Wednesday, February 29, 2012

Self-Publishers: Manage Your Editorial Team.

Rules for the road: You're publishing your first book. Of course, you are nervous. Of course, you want your book to be the best it can be. You can use this energy to improve your product. You can also use it to make things worse. Here are three editing stages to be aware of and some tips that might make your journey easier.

Content Editing

In a traditional publishing house, content editing happens between the acquisition editor (or a designate) and the author. This happens before the book goes to a copy editor. You should follow this pattern. If you think you're manuscript needs work on the substance, I have these suggestions:
  • Ask yourself these fundamental questions: Who is my core reader? (Identify a specific individual, couple, or family.) What is my fundamental message to my core reader? How will my book change his or her life? If you cannot answer these questions, you might indeed have a problem. If you can answer these questions. write them down. 
  • If you feel the need, give your manuscript to one or more content readers--but make sure they have your written answers to the above questions.
  • If you get substantive feedback from your readers, judge it against your answers to the above questions. Do not automatically act on their suggestions. This is your book, not theirs, and you should follow your own instincts. This is especially important if you are confident in your answers to the above questions.

Copy Editing

Ideally, copy editing should happen only after you are comfortable with the substance of your manuscript. In the traditional publishing house where I spent much of my career, copy editing happened in the production department after the acquisitions department was satisfied with the substance of the manuscript. When I take on a copy editing project, I identify my primary dictionary (Merriam Webster's Collegiate Dictionary) and my primary style guide (The Chicago Manual of Style). I also provide a sample edit, intended to generate feedback from the author, and develop a "supplemental" style guide that includes a word guide, a name guide, and variances from the main style guide. I have these suggestions:

  • Work with your copy editor to develop the supplemental style guide. As the publisher, you have the right to set your own style. For the most part, you should follow The Chicago Manual of Style or another credible style guide. However, you will likely have some special words or practices that should be written into the supplemental style guide. 
  • Do not have more than one copy editor. Because the job of a copy editor is to establish consistent practices--of capitalization, punctuation, grammar--bringing more than one copy editor into the project creates confusion. Exactly the opposite of what you want. The reason your copy editor does a sample edit is to get your feedback before he goes ahead and copy edits the rest of the book. If you read the sample edit and do not think he can edit the book the way you would like--or you want a different copy editor for unrelated reasons--this is the time to make a change. Once he starts editing the whole book, you should stick with him. If you remain nervous, which is quite reasonable for first-time authors, turn your energy to the task of getting better proofreading.

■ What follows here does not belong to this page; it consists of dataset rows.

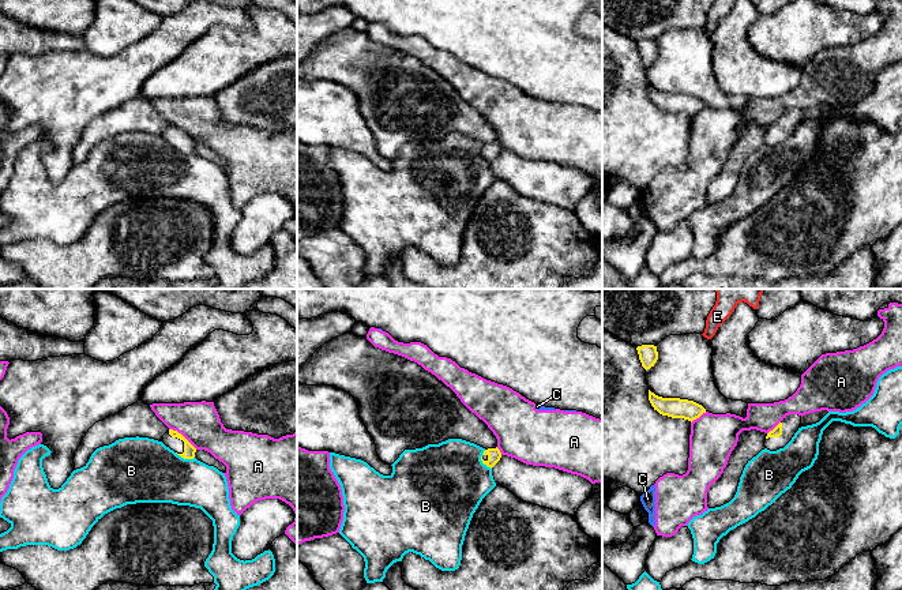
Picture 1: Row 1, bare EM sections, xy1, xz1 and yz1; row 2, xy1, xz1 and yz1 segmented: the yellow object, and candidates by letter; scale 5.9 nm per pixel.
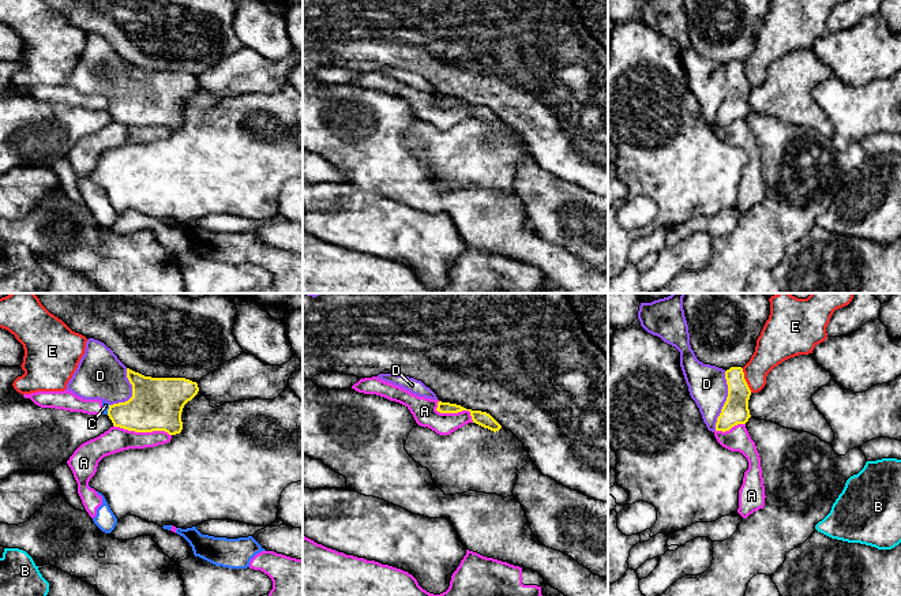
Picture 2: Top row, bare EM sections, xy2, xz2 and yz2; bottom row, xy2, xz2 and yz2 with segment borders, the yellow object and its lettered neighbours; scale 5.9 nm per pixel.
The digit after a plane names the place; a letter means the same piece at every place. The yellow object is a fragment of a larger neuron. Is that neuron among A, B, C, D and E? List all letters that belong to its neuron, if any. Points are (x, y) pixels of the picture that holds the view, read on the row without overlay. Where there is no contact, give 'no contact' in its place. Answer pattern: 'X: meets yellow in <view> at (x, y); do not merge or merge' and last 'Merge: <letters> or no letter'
A: meets yellow in xy2 at (142, 126); do not merge
B: meets yellow in xz1 at (481, 154); do not merge
C: meets yellow in xy2 at (108, 104); do not merge
D: meets yellow in yz2 at (725, 96); do not merge
E: meets yellow in yz2 at (744, 75); do not merge
Merge: no letter

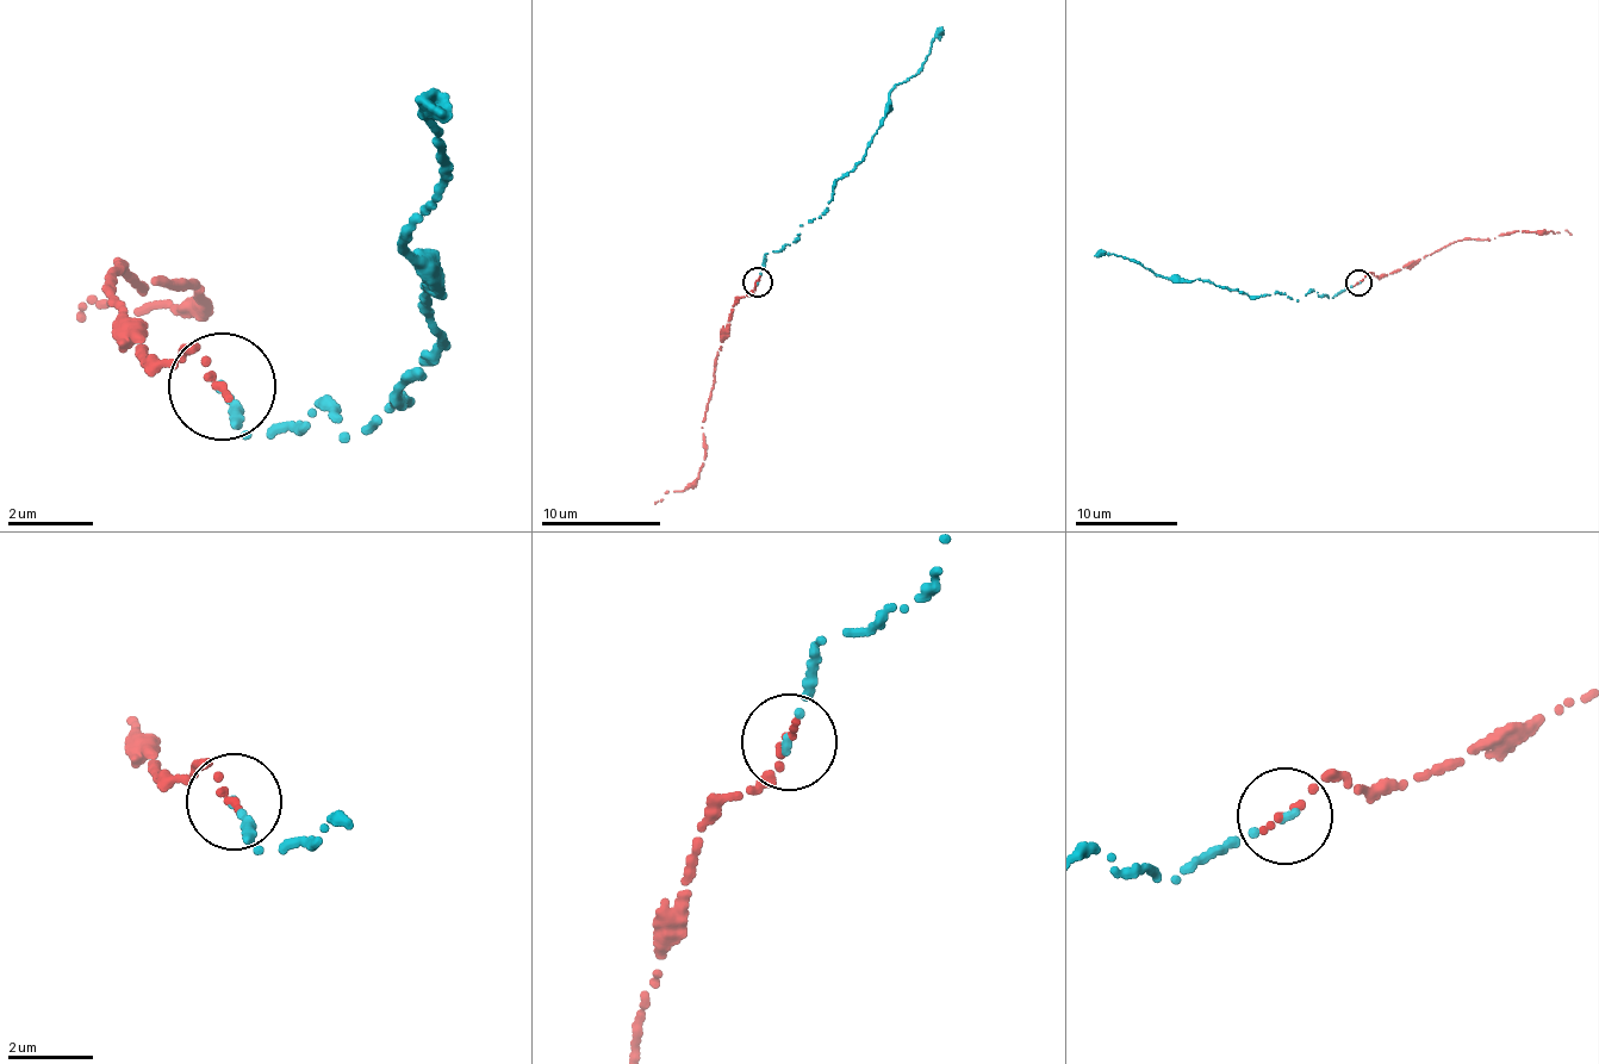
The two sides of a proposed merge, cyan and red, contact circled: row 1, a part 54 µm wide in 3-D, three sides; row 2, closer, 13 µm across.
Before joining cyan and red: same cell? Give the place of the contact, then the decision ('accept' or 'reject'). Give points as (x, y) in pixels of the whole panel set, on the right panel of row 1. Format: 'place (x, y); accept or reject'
place (1358, 282); accept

Proofreading is an enormous problem for self-publishers. First, it is difficult to do well. The rule of thumb I heard years ago seems to be true: Good proofreaders miss 50 percent of all errors. Second, because it is difficult, it is costly--too costly for the average self-publisher. An excellent practice is to have two proof cycles, with two different proofreaders for each cycle. As good as this practice is, the math says that you can expect to catch only 93.75 percent of all errors. Even so, this practice is too expensive even for some traditional publishers (which is why you see so many boo-boos in books these days). If you were to hire four professional proofreaders for your project, it would cost you more than you would pay me to copy edit your manuscript, design your cover and interior, makeup all the pages, and get clean files to your printer. The cost-benefit does not work. My suggestion:

  • That excessively anal friend you wanted to hire as a second copy editor? Ask her to proofread your book. Make sure she has a copy of your supplemental style guide and explicit instructions to note only typos, misspellings, style violations, design hiccups, text-flow problems, or other errors and to avoid "copy editing"  your book (or, for heaven's sake, critiquing the substance). Good proofreading instructions, especially when accompanied by an impressive supplemental style guide, will make the task look sufficiently important. If you have more than one proofreader per cycle, good for you, but remember that you will need to be the arbitrator, deciding which changes to make and which to let stand.